Sineneng-Smith encouraged illegal alien clients to apply for a certification that would allow them to remain legally in the country, despite them not qualifying for the certification, according to the indictment. She would charge her clients a fee for this service, and allegedly made millions off of the scheme.
Sineneng-Smith earned more than $3.3 million off of her clients, legal affairs outlet Jurist reported.
In a challenge to the decision, Sineneng-Smith argued that the law violated her right to free speech. The Ninth Circuit reversed her conviction, finding that the entire law was invalid as an over broad restriction of speech.
The Ninth Circuit’s reversal however, was not based on arguments presented by her defense, but by third party arguments submitted to the panel of judges.
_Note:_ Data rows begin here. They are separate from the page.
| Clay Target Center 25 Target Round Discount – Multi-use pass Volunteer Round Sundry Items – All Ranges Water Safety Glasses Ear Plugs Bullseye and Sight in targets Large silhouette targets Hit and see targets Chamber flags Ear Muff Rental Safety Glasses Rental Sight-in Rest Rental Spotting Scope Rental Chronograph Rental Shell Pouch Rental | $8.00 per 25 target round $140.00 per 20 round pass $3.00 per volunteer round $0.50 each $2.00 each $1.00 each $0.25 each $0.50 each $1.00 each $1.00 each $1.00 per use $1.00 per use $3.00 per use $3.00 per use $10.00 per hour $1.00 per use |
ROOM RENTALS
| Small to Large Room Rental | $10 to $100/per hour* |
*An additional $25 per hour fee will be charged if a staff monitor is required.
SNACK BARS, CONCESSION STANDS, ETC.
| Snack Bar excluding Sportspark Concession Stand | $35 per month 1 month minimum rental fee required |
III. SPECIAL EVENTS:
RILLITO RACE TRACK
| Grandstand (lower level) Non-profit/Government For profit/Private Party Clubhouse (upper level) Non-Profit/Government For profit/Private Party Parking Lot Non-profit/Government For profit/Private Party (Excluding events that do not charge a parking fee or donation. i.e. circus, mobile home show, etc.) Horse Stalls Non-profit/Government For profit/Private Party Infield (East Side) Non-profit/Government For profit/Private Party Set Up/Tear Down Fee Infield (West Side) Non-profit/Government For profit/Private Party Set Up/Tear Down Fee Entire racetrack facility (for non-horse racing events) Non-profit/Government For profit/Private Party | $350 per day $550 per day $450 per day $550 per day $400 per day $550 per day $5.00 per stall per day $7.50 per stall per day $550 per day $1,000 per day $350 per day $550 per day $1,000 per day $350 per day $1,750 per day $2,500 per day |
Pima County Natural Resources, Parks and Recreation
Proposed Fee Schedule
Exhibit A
The Supreme Court ruled that the Ninth Circuit overstepped its authority by injecting an argument not made by the defendant herself. The decision ultimately reaffirms that parties — not the courts — shape issues in a court case.
The case is now to be sent back to the Ninth Circuit “for reconsideration … bearing a fair resemblance to the case shaped by parties.”
The decision was hailed by immigration hawks.
“We applaud the Court’s well-reasoned decision,” Dale L. Wilcox, executive director and general counsel of Immigration Reform Law Institute, said in a statement.
“Unfortunately, the Court did not have to reach the issue of whether this important statute is constitutional, but it did keep the law in place. When and if the overbreadth issue is brought up properly by a defendant in the future, we will be there,” Wilcox said.